Der angefochtene Bescheid durfte jedoch auch nicht auf den Versagungsgrund des nicht gesicherten Lebensunterhaltes (§ 5 Abs. 1 AufG) gestützt werden. Hätte die belangte Behörde nämlich, ausgehend von einer richtigen rechtlichen Beurteilung, derzufolge sowohl der Bezug von Familienbeihilfe (vgl. zB. das hg. Erkenntnis vom 19. November 1998, Zl. 96/19/0529) als auch ein Sparbuchguthaben (vgl. zB. das hg. Erkenntnis vom 9. April 1999, Zlen. 97/19/0481, 0482) grundsätzlich zur Sicherung des Lebensunterhaltes taugliche Mittel darstellen und auch eine Verpflichtungserklärung eines Dritten geeignet sein kann, den Lebensunterhalt gesichert erscheinen zu lassen (vgl. zB. das hg.
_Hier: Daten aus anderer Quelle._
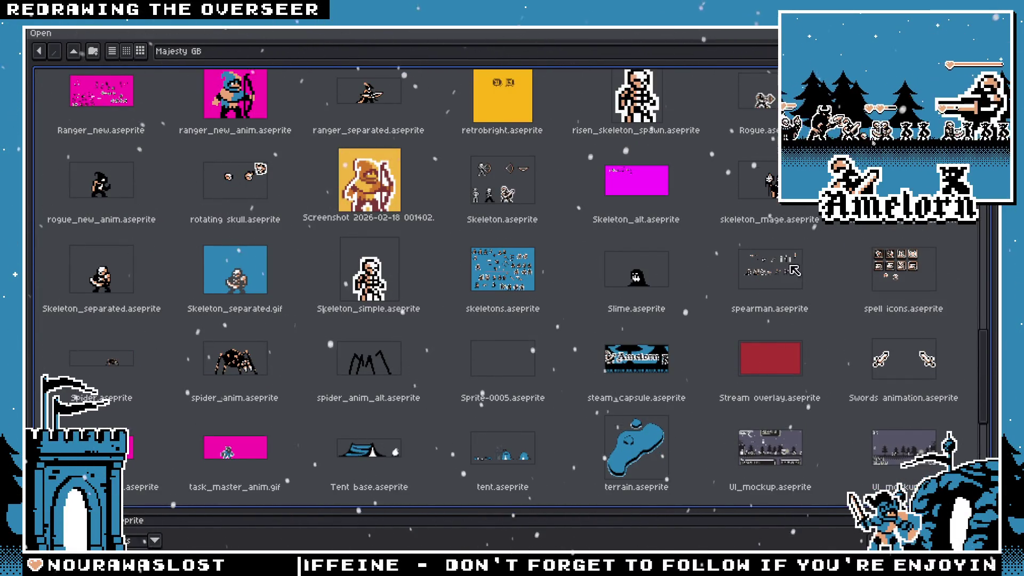
scroll(608, 197, up, 2)
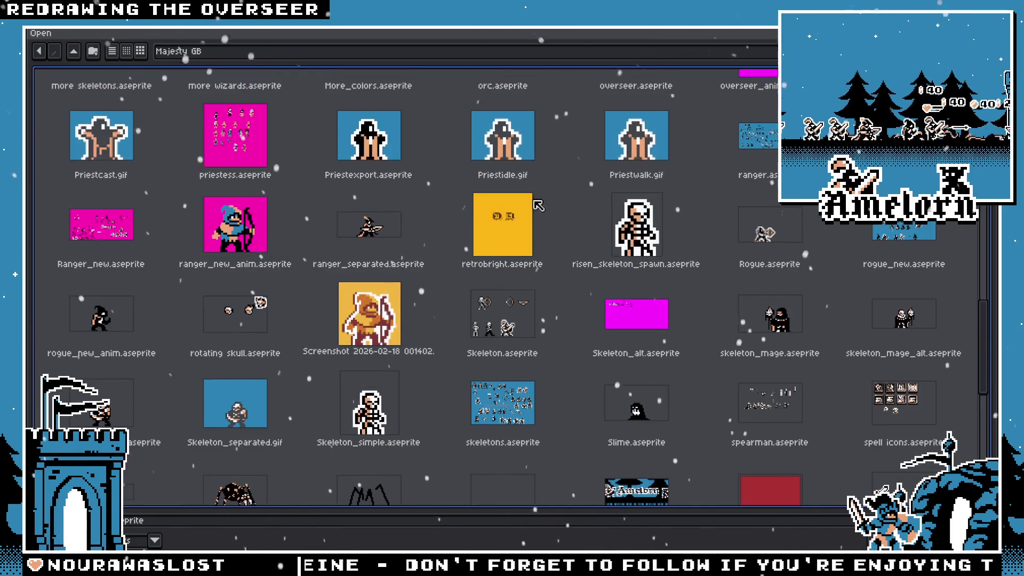
Open Skeleton_alt.aseprite, place a copy of the skeleton below the lineup, and start the Outline effect
double_click(638, 322)
scroll(372, 210, up, 4)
Erkenntnis vom 28. Jänner 1998, Zl. 96/19/0918), den Unterhaltsbedarf der Beschwerdeführerin festgestellt und diesem die der Beschwerdeführerin zur Verfügung stehenden Mittel (nach ihrem Vorbringen im Verwaltungsverfahren Notstandshilfebezug des Ehegatten, Familienbeihilfe für ein Kind, Verpflichtungserklärung eines Dritten, einen bestimmten monatlichen Betrag zuzuschießen, Sparbuchguthaben) gegenübergestellt, so wäre auch bei Heranziehung des Sozialhilferichtsatzes für das Bundesland Wien nicht ausgeschlossen gewesen, dass sie zu einem anderen Bescheid gelangt wäre.
Bei aufrechtem Rechtsschutzinteresse der Beschwerdeführerin wäre demnach die Beschwerdeführerin obsiegende Partei gewesen.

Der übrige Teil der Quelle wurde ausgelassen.